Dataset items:
※ ※ ※
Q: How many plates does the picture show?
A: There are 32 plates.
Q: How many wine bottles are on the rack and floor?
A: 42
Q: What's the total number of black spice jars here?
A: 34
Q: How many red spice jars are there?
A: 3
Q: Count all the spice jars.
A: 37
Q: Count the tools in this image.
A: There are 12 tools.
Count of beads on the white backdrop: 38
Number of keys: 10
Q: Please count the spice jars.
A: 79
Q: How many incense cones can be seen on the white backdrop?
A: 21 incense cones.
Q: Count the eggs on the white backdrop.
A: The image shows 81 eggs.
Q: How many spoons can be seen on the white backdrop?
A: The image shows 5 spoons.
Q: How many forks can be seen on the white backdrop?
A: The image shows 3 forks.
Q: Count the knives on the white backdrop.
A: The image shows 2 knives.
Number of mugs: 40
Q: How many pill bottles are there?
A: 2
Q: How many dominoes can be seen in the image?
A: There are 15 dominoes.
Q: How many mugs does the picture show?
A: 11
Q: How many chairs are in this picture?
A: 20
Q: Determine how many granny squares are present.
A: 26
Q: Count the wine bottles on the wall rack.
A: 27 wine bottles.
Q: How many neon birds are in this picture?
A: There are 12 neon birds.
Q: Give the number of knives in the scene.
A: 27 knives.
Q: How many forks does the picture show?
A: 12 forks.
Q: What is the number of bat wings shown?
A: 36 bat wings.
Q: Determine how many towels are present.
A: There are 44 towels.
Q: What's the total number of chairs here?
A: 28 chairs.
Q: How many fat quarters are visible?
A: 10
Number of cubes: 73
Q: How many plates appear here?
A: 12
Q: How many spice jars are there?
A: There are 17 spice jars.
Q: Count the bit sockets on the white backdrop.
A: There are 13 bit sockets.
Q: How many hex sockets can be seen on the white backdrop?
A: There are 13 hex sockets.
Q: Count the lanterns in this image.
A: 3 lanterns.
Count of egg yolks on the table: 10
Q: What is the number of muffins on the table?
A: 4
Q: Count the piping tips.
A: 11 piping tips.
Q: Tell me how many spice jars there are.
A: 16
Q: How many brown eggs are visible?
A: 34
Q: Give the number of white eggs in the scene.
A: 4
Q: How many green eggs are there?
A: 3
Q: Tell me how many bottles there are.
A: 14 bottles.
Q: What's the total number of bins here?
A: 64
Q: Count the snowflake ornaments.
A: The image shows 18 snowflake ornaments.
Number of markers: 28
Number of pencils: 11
※ ※ ※
YOUR TASK:
Find each line in the listing that contains the word "bottles", and copy those lines out in full.

EXERCISE RESPONSE:
Q: How many wine bottles are on the rack and floor?
Q: How many pill bottles are there?
Q: Count the wine bottles on the wall rack.
A: 27 wine bottles.
Q: Tell me how many bottles there are.
A: 14 bottles.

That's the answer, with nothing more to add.